Own Your Own Availability: Zero Downtime During the AWS Outage

The East Coast is still reeling from a powerful storm that swept through the region on Friday, but the storm’s effects reverberated beyond the devastation in the Mid-Atlantic. On Friday, a lighting storm partially knocked out one of Amazon’s AWS availability zones in Virginia — and companies all over the globe felt the pinch. Netflix, Instagram, Pinterest and many other cloud-based companies that are built on AWS were down for significant periods of time or had sporadic availability issues.

The fact is that the downtime these companies — and their customers — experienced didn’t need to occur. And the blame shouldn’t be placed on the infrastructure that Amazon provides, nor is it an indicator that the public cloud is any less reliable than any other IT infrastructure.

The reaction to the AWS outage is a reminder that thousands of businesses and millions of users are consuming public cloud services based on AWS. As service providers that are running on that AWS infrastructure, we all have the responsibility to make the appropriate level of investment in our software and operations to ensure an acceptable level of reliability for our customers.

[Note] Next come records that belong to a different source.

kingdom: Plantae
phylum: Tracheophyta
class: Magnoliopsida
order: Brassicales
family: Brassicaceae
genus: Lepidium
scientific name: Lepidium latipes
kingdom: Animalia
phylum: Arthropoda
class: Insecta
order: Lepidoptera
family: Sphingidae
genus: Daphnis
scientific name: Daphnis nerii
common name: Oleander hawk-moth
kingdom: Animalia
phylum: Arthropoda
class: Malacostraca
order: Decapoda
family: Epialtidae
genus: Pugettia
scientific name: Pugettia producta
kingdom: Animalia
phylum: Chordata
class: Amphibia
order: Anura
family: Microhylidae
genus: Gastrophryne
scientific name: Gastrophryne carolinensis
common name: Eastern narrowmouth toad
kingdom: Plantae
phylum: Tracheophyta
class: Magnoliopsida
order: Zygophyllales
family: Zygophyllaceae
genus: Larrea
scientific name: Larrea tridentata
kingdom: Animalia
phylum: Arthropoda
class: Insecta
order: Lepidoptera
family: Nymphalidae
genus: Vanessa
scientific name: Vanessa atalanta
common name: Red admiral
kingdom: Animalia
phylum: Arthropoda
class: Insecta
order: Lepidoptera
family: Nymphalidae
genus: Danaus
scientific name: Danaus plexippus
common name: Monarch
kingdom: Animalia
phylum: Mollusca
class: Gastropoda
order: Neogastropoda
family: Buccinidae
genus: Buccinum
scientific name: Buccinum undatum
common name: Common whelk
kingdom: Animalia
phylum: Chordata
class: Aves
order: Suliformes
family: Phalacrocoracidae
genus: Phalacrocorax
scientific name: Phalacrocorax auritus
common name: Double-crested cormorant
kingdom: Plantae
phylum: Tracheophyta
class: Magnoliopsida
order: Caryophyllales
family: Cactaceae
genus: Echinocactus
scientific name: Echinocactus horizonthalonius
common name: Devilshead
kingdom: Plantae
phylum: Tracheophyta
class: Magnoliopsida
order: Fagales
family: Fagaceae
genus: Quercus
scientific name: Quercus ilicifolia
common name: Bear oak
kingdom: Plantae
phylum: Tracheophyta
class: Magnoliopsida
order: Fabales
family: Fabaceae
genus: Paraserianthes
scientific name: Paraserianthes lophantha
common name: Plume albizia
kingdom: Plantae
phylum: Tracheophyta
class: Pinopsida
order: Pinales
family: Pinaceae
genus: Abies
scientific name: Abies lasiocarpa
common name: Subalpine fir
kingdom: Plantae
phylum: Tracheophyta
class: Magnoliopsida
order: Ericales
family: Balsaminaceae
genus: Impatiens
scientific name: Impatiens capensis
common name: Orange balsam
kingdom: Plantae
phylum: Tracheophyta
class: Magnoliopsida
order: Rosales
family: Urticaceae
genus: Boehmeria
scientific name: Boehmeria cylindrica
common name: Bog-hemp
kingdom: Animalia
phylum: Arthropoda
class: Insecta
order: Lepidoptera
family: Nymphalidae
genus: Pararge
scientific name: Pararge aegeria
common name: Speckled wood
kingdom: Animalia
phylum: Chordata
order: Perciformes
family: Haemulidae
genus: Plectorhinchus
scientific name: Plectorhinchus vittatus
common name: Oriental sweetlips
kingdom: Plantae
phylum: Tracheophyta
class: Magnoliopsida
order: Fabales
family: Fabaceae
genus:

Build It, and They Will Come. Build it Right, and They Will Stay



So, you’ve found the cloud application of your dreams.  It does everything you ever thought you could want and ten things you didn’t know you wanted but now can’t imagine living without.  It took less than 13 seconds to fully configure, and after rolling it out you found that several users had placed pictures of your IT team on their desk next to pictures of their kids and spouses. You feel pretty good about your purchase.

Then it happens…

At 3:30 ET your helpdesk starts lighting up. Your cloud app is serving error pages intermittently and 20 minutes later, the app goes down completely. Users are asking you for answers, the vendor’s support page is silent and after sitting on hold for 20 minutes, a tech tells you that they hope to have more information soon. Eight hours later, you get a form email telling you that the service is partially up, but your users’ data won’t be available for another 8 hours.